I write an article about Yoga in my local newspaper, the Stanly News and Press. Here is my latest:
In a recent New York Times article titled “How Yoga Can Wreck Your Body”, William J. Broad discusses the dangers of injury through Yoga. When someone sent this article to me, my first thought was “Oh no!” But as I read it, I found myself agreeing with much of his point.
Broad tells of teachers and students who have experienced injuries due to taking their egos with them on their mats. I try to remind my students regularly that Yoga is not a competitive activity and if you are a naturally competitive person, please use this time to let that go and work on listening to your body.
Our American culture seems to scream that more is better, but when it comes to physical activities that we hope to maintain and sustain our good health, I don’t believe that is a good philosophy. I fell in love with Yoga because it was the first exercise that I felt I could do for the rest of my life. I was lucky because I found teachers who stressed safety and modifications and who did not push me to find my limits, but encouraged me to become more mindful and aware of my body’s abilities and limitations.

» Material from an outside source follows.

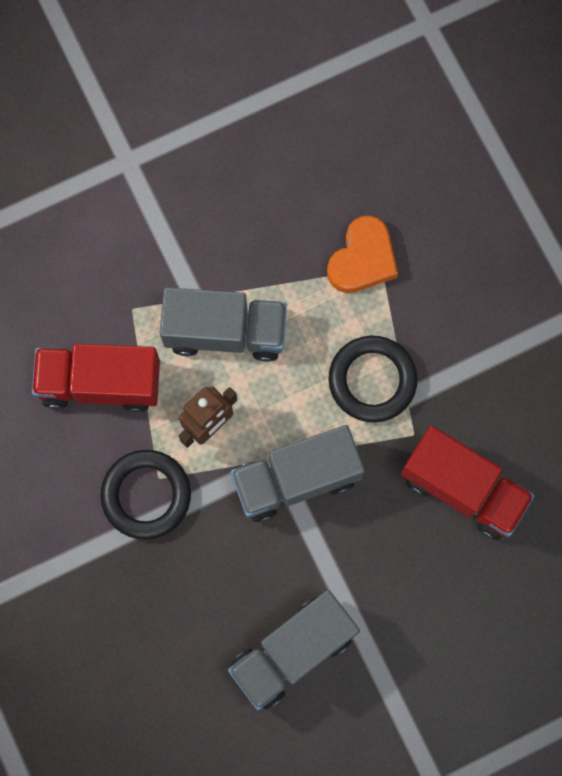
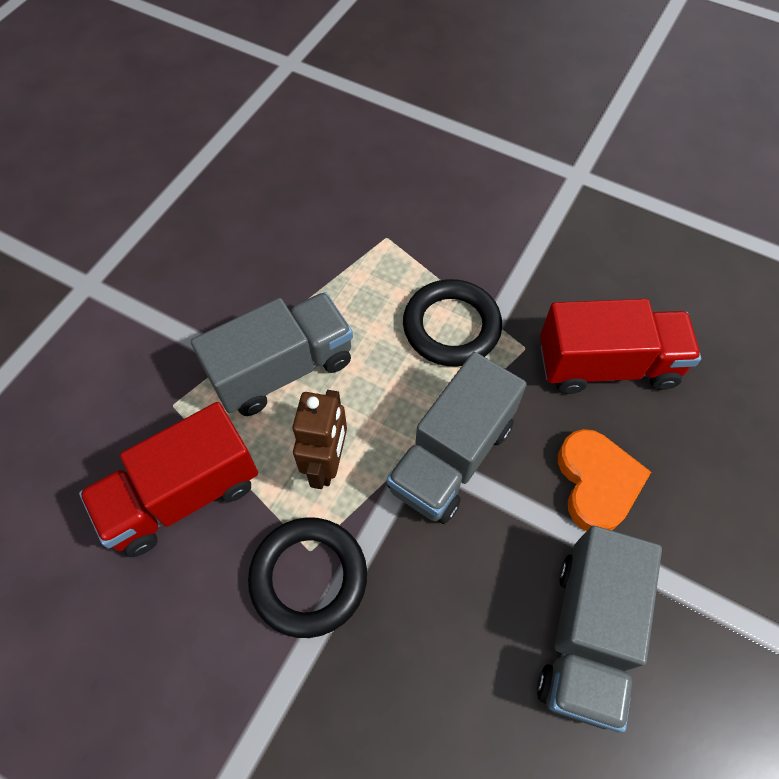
camera: 35 degrees left, 15 degrees down
(362, 259) = (365, 240): orange heart -> orange heart (596, 483)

We do not say that we “do Yoga”, we say that we “practice Yoga”. This means that it is something we study regularly with the knowledge that we will have to adapt our poses and our practice at different times in our lives.
I see pictures of people in amazing poses and I have to admit that I am impressed. But I can also honestly say that I know that I will probably never practice or master those types of poses and that does not bother me one bit. I practice Yoga for my health, not because I want to perform in Cirque de Soleil or make it into Yoga Journal magazine.
I, too, have experienced pain and injury through Yoga. These things happened from overuse or pushing too hard when I was not warm enough to demonstrate a difficult pose in class. I should know better, but life is a process and those injuries have taught me valuable lessons about myself.
If Yoga is a part of your life, remember to listen to your body, always move slowly and mindfully through your poses and never concern yourself with what someone else looks like in a pose. “Know thyself.”